В Большом зале консерватории состоялся второй филармонический концерт-лекция Геннадия Рождественского. На сей раз в зоне внимания дирижера-лектора оказалась музыкальная философия старого и нового времени.
В исполнении оркестра Московской филармонии под управлением Рождественского звучали три сочинения. Одно ("Поэму экстаза" Скрябина) можно назвать широко известным, другое (Сюиту Чайковского #3) — малоизвестным, и третье ("And farewell goes out signing..." или "И прощание уходит, вздыхая" Гии Канчели) — совсем неизвестным. Как ни странно, все три музыки скрепил общий сюжет. Как сказал дирижер: "над концертом витает тень Нью-Йорка". Имелось в виду, что своей Третьей сюитой Чайковский дирижировал на открытии нью-йоркского Карнеги-холла, премьера скрябиновской "Поэмы экстаза" проходила тоже в Нью-Йорке, а опус современного композитора Гии Канчели написан по заказу Нью-Йоркской филармонии.
Судя по представленной музыке, Америке от нас нужна не столько музыка, сколько иллюстрируемая ею философия.
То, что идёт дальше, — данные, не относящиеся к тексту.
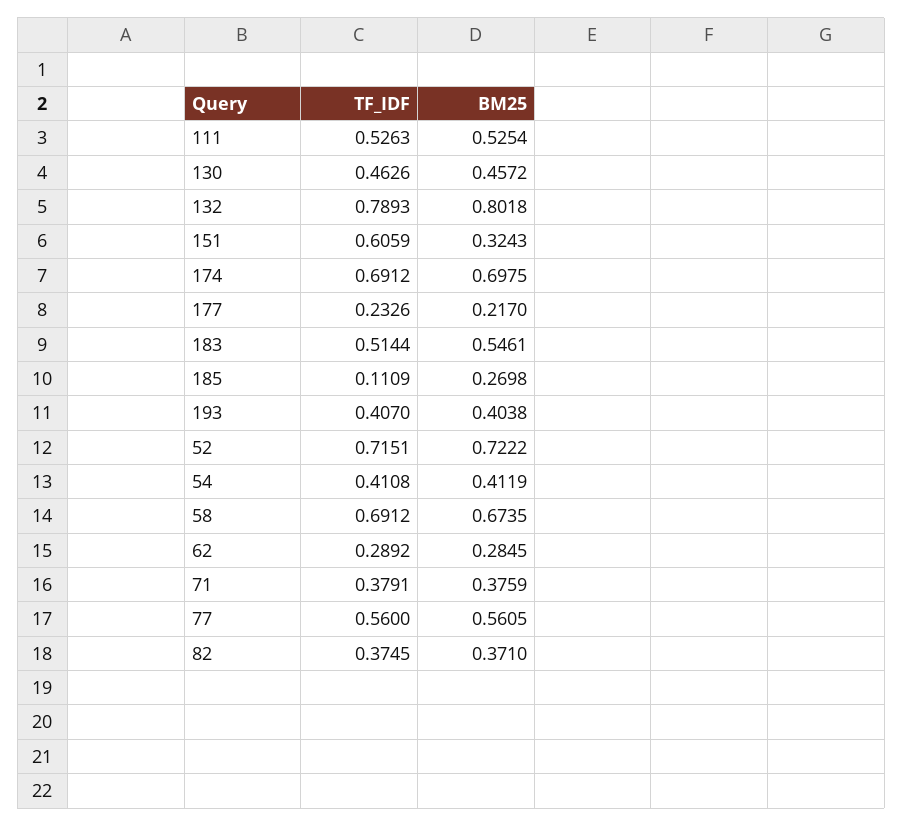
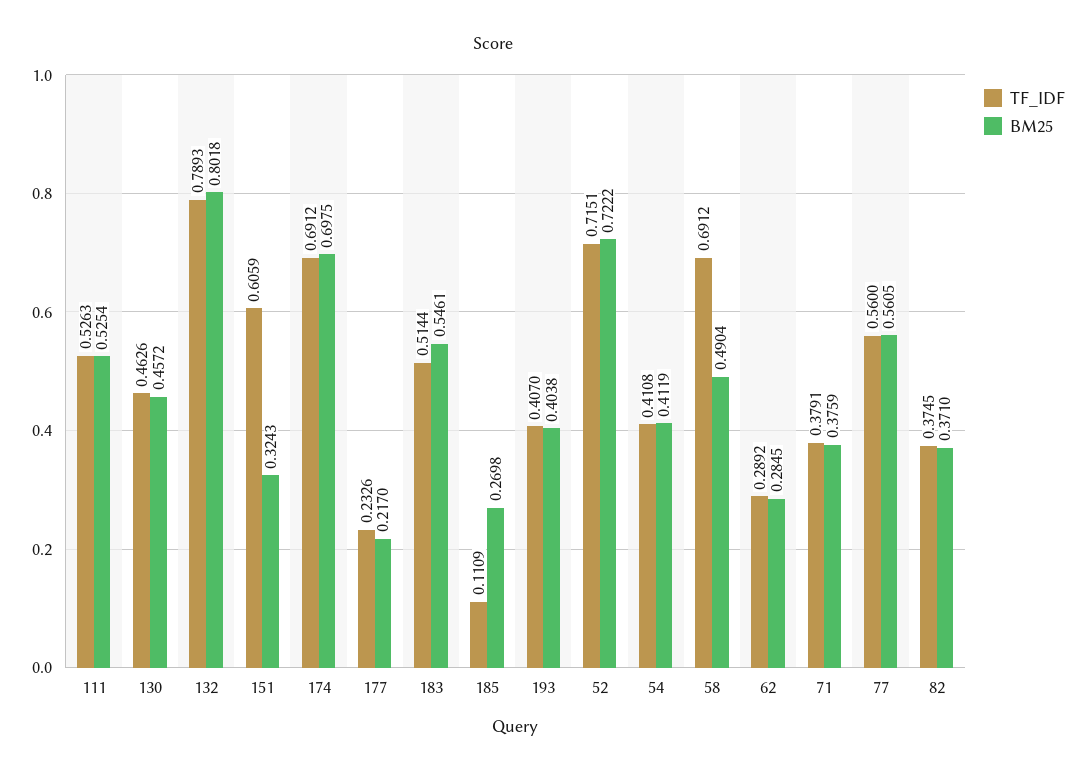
BM25, 58: 0.6735 -> 0.4904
Вот, например, в третьесортном симфоническом опусе Чайковского такой философией кажется очевидный поструссоизм, сдобренный изрядными порциями патриархального пейзанского жеманства и слезливой городской банальности, утверждавшихся в 80-е годы XIX века в качестве достойных категорий. В русскую поэзию они пришли несколько раньше (Тютчев), зато именно через музыку Чайковского доходчиво поступили прямо в заокеанское ухо.
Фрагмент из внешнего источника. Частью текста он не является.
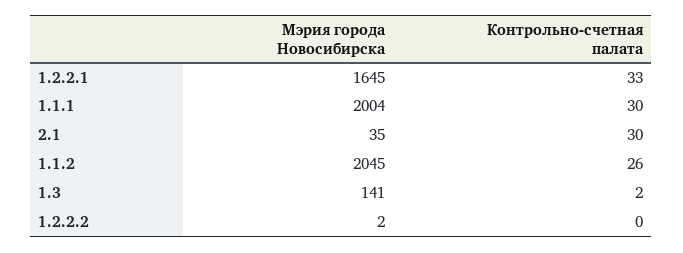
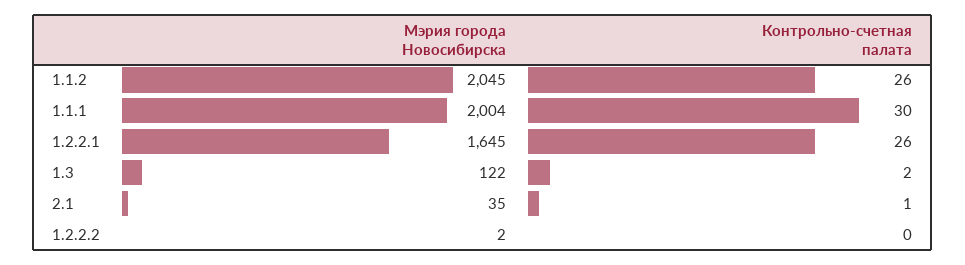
Контрольно-счетная палата, 1.2.2.1: 33 -> 26
Контрольно-счетная палата, 2.1: 30 -> 1
Мэрия города Новосибирска, 1.3: 141 -> 122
А уже через четверть века, благодаря "Поэме экстаза", Нью-Йорк понимал совсем другое — что "русскому духу" мало апатичного лирического созерцания, им завладел активный пафос мирового переустройства. Пафос, впрочем, при всех претензиях Скрябина, отнюдь не вселенский, а скорее, в границах кабинетного воображения. То есть частный, приватный, упорно обслуживающий сугубо интимную скрябиновскую "философию личности".
Современным философом на концерте предстал Гия Канчели, на долю которого выпал "миллениумный" заказ оркестра Нью-Йоркской филармонии, сделанный нескольким композиторам — Сомеи Сато (Somei Satoh, Япония), Томасу Адесу (Thomas Ades, Англия), Кайе Саарьяхо (Kaija Saariaho, Финляндия), Карлу Вернеру Хенце (Carl Verner Henze, Германия) и Джону Корильяно (John Corigliano, США). Позиционируя себя в этом списке, Канчели нашел по-грузински мудрый выход. Он написал много тихих и громких эпизодов для скрипки соло с контртенором плюс оркестр, включив в партитуру грузинские слова и даже строки 76-го сонета Шекспира: "и в новом старый стих опять преподношу".
Старое в новом, по Канчели,— это когда элементы барочной мессы и классического джаза, грузинских мелодий и рок-музыкальных intro медленным хороводом ползают друг за другом, время от времени выплескивая зловещий адреналин новой псевдогармонии. Это — музыка, где много начал, но ни одного продолжения. А сам композитор — всего лишь медиум миражей — спасается бегством в сон. В начале и в конце опуса тихо сопят контрабасы и громко звучит тишина. То ли "сон разума порождает чудовищ", то ли "многая мудрость — многая печаль". Такая вот получается философия.